Working iPhone found on side of road ‘likely’ fell from Alaska Airlines flight

The US’s National Transportation Safety Board says it has recovered a working iPhone that “likely” fell from the Alaska Airlines flight that required an emergency landing in Portland, Oregon, over the weekend after a passenger plane’s door panel blew out while midair.

An NTSB spokesperson issued a statement about the phone to the Guardian after the newspaper asked about a social media user’s viral post which described finding the device on the side of the road.

“That was one of the phones collected that is likely from the flight,” the NTSB spokesperson said in response to the post from X user Seanathan Bates. “It has since been turned over to Alaska Airlines.”

NTSB releases images and B-roll from the investigation into the Jan. 5 accident involving Alaska Airlines Flight 1282 on a Boeing 737-9 MAX in Portland, Oregon.
Imagery: https://t.co/PIRNCekM7I
B-roll: https://t.co/JhbYYFP20d

— NTSB Newsroom (@NTSB_Newsroom) January 8, 2024

Bates posted on Sunday that he had found a functioning iPhone on the side of the road “in airplane mode with half a battery and open to a baggage claim” for the Alaska Airlines flight which had been diverted to Portland two days earlier.

“[It] survived a 16,000 foot drop perfectly in tact!” said Bates’s post, which had been viewed nearly 12m times and reposted by more than 10,000 other accounts as of Monday morning.

Found an iPhone on the side of the road... Still in airplane mode with half a battery and open to a baggage claim for #AlaskaAirlines ASA1282 Survived a 16,000 foot drop perfectly in tact!

When I called it in, Zoe at @NTSB said it was the SECOND phone to be found. No door yet😅 pic.twitter.com/CObMikpuFd

— Seanathan Bates (@SeanSafyre) January 7, 2024

Bates’s post said he called in his discovery and was told by an NTSB official that “it was the second phone to be found”. The post joked that there had been “no door [found] yet”. But a Portland school teacher indeed found the missing plug door in his backyard at some point on Sunday, according to investigators.

There were 171 passengers and six crew members on Alaska Airlines flight number 1282 when it took off from Portland, Oregon, en route to Ontario, California. A covered exit door on the left side of the jet tore off at 16,000 feet (4,877 meters) shortly after takeoff, depressurizing the plane while forcing the pilots to turn back and land safely.

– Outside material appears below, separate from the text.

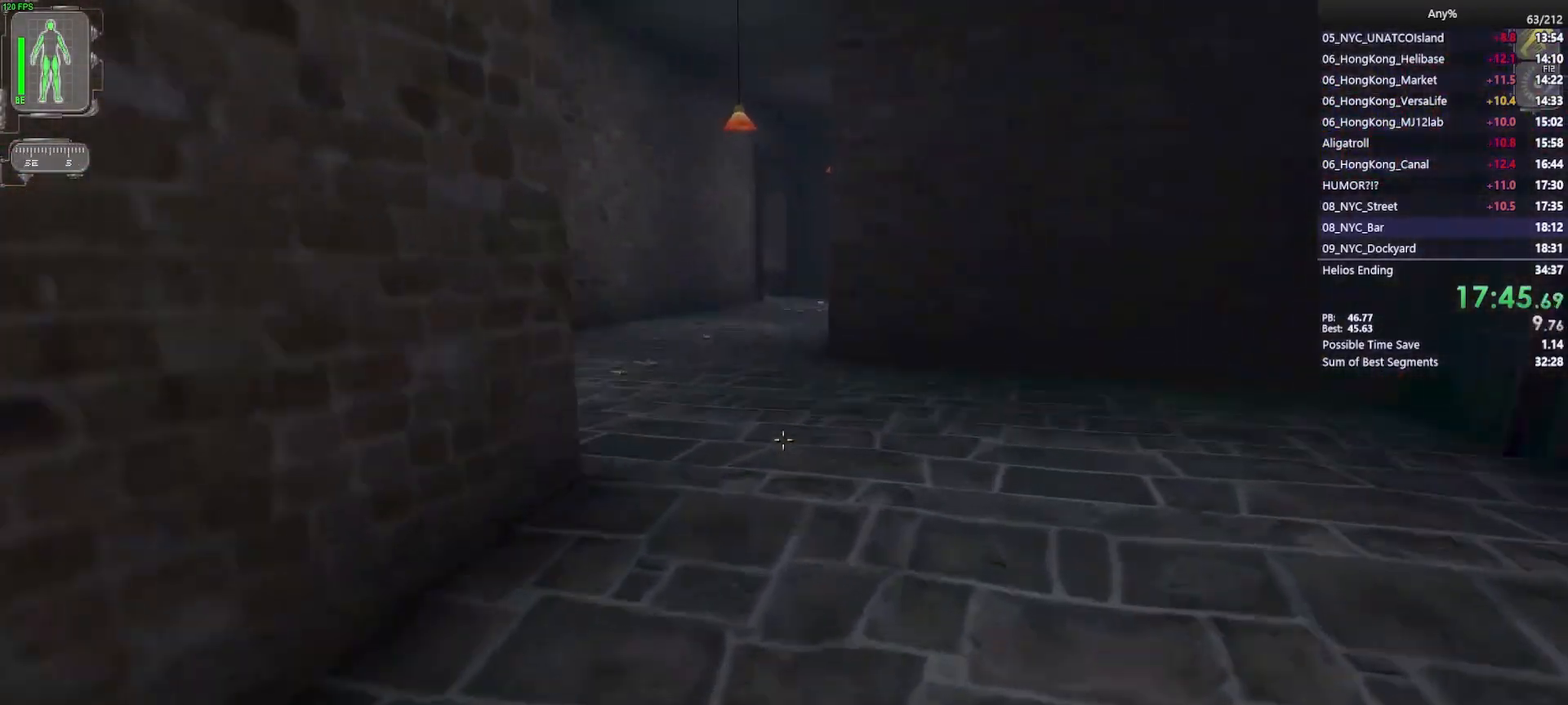
{"keys": ["w"], "mouse": [], "events": [[367, "a", "down"], [467, "a", "up"]]}
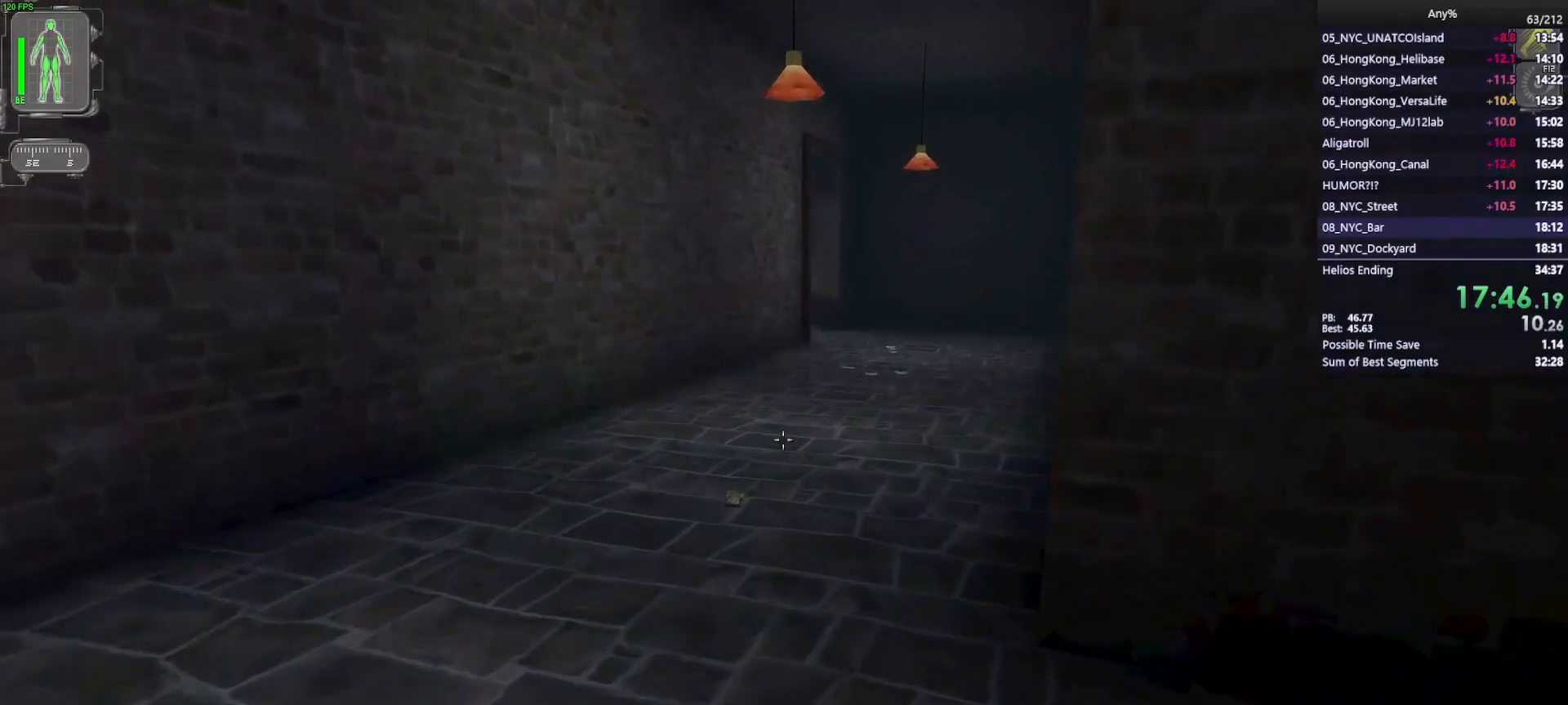
{"keys": ["w"], "mouse": [], "events": [[150, "d", "down"], [250, "d", "up"]]}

No one was sitting directly in the window seat next to the torn-off door. However, a teenage boy and his mother were in the middle and aisle seats, and a passenger who spoke with NBC described how the son’s shirt was completely blown off his body.

Regulators have temporarily grounded the type of plane at the center of Friday’s harrowing episode: the Boeing 737 Max 9 aircraft. Investigators have said that initial findings do not suggest a widespread flaw with the Boeing Max 9, but those aircraft had not been cleared to return to the skies as of Monday morning.

Alaska Airlines canceled 170 flights on Sunday and additional 60 on Monday. The company warned travel disruptions were expected to continue at least until the middle of the week. United, which has grounded its 79 Max 9s, canceled 230 flights on Sunday, 8% of scheduled departures.